» Collected data
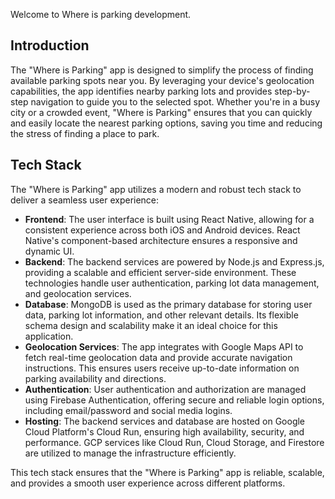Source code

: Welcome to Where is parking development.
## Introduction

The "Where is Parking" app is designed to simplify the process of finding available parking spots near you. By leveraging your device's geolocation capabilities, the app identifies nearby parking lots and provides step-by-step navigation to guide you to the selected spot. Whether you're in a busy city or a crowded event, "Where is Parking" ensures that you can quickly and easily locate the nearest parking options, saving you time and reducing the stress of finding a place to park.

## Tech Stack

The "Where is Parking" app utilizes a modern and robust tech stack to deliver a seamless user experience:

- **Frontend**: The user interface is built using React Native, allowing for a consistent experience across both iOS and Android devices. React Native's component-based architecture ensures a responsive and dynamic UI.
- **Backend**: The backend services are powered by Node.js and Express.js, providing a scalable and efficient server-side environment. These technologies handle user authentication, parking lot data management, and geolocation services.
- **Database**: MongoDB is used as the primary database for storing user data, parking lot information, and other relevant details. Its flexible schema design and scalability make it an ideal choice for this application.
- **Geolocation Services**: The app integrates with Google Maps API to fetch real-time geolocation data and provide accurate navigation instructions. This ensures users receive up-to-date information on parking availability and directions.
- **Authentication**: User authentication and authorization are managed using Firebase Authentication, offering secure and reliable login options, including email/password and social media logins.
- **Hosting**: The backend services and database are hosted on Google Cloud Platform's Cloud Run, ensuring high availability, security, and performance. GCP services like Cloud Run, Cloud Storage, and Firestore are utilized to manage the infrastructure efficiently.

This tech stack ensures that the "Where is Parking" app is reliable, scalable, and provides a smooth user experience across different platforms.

...

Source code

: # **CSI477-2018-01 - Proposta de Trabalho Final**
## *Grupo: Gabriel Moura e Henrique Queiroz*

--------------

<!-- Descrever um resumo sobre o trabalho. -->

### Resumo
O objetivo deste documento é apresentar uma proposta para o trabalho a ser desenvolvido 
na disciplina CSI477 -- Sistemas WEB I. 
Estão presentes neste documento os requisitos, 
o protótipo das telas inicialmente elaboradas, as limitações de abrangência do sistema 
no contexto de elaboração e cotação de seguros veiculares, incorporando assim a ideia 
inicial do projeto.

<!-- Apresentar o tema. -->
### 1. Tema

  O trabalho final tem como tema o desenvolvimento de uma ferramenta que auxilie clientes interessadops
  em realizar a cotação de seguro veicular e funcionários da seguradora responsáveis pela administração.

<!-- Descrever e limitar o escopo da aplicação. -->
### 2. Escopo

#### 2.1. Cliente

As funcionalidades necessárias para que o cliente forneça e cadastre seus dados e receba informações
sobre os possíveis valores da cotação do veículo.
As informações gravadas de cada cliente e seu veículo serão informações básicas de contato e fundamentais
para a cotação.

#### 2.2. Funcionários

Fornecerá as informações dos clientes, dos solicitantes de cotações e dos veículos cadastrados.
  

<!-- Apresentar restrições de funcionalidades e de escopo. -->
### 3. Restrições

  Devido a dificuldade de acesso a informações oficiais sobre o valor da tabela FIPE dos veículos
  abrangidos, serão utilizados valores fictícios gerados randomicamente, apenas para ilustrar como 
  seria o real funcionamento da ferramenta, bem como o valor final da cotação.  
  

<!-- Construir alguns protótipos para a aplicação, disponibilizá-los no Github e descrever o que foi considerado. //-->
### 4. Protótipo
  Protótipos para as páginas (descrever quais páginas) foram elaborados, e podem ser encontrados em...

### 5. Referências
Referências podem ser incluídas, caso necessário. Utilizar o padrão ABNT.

==

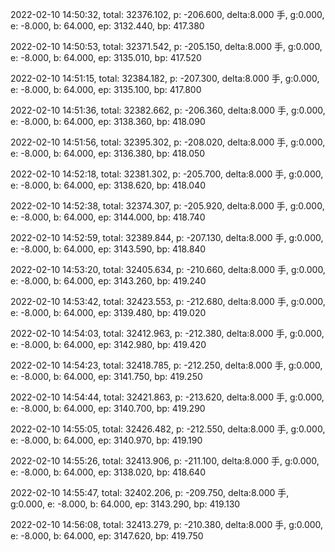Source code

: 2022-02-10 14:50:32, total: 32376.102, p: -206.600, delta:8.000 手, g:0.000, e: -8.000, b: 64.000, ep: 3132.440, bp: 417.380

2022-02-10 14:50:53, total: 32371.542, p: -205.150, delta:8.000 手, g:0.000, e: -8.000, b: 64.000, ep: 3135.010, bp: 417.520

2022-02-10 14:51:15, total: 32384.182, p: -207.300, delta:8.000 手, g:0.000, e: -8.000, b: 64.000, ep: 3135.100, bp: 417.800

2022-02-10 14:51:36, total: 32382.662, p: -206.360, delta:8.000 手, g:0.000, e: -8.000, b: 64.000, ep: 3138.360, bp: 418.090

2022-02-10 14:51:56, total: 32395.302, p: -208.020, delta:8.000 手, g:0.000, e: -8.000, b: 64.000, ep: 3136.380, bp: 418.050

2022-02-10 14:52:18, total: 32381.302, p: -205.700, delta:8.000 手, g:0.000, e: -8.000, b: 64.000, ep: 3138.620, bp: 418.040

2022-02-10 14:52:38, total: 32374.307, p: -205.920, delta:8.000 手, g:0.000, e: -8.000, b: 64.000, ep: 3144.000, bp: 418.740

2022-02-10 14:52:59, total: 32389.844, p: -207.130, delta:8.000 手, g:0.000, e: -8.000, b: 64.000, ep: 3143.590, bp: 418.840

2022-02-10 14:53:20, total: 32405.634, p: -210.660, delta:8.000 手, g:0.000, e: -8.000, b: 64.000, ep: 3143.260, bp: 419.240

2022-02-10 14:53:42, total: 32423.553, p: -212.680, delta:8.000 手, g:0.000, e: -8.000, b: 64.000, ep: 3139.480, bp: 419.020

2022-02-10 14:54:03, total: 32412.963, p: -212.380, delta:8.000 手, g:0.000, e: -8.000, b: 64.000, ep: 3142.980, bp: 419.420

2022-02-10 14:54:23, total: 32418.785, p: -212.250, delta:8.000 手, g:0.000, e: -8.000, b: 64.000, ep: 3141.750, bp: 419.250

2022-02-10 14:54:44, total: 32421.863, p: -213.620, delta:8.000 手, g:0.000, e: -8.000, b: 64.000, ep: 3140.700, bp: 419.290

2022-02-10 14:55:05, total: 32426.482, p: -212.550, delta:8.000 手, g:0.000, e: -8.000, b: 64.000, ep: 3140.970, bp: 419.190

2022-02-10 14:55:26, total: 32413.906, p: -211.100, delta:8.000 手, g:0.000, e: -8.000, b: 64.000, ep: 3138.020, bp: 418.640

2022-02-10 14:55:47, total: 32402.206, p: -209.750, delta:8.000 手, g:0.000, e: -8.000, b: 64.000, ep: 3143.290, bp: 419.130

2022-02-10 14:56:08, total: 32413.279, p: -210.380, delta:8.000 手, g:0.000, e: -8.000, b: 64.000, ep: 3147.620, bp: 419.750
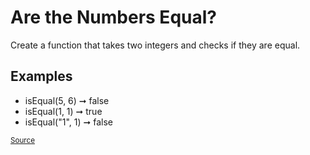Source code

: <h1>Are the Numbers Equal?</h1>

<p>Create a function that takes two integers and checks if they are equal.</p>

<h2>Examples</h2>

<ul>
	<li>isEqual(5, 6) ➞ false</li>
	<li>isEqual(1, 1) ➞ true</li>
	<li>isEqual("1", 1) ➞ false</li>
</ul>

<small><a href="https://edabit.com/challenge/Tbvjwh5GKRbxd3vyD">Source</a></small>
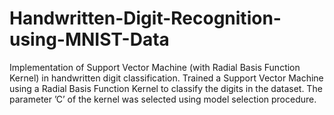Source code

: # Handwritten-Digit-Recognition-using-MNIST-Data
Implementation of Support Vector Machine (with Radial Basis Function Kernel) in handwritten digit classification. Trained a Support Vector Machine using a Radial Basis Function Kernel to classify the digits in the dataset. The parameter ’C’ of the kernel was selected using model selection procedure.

» Work to complete
Range to copy from the records above: the line containing "2022-02-10 14:54:23, total: 32418.785, p: -212.250, delta:8.000" to the line containing "Implementation of Support", both included. Output those lines exactly and only those, skipping pictures.

» Solution
2022-02-10 14:54:23, total: 32418.785, p: -212.250, delta:8.000 手, g:0.000, e: -8.000, b: 64.000, ep: 3141.750, bp: 419.250

2022-02-10 14:54:44, total: 32421.863, p: -213.620, delta:8.000 手, g:0.000, e: -8.000, b: 64.000, ep: 3140.700, bp: 419.290

2022-02-10 14:55:05, total: 32426.482, p: -212.550, delta:8.000 手, g:0.000, e: -8.000, b: 64.000, ep: 3140.970, bp: 419.190

2022-02-10 14:55:26, total: 32413.906, p: -211.100, delta:8.000 手, g:0.000, e: -8.000, b: 64.000, ep: 3138.020, bp: 418.640

2022-02-10 14:55:47, total: 32402.206, p: -209.750, delta:8.000 手, g:0.000, e: -8.000, b: 64.000, ep: 3143.290, bp: 419.130

2022-02-10 14:56:08, total: 32413.279, p: -210.380, delta:8.000 手, g:0.000, e: -8.000, b: 64.000, ep: 3147.620, bp: 419.750
Source code

: <h1>Are the Numbers Equal?</h1>

<p>Create a function that takes two integers and checks if they are equal.</p>

<h2>Examples</h2>

<ul>
	<li>isEqual(5, 6) ➞ false</li>
	<li>isEqual(1, 1) ➞ true</li>
	<li>isEqual("1", 1) ➞ false</li>
</ul>

<small><a href="https://edabit.com/challenge/Tbvjwh5GKRbxd3vyD">Source</a></small>
Source code

: # Handwritten-Digit-Recognition-using-MNIST-Data
Implementation of Support Vector Machine (with Radial Basis Function Kernel) in handwritten digit classification. Trained a Support Vector Machine using a Radial Basis Function Kernel to classify the digits in the dataset. The parameter ’C’ of the kernel was selected using model selection procedure.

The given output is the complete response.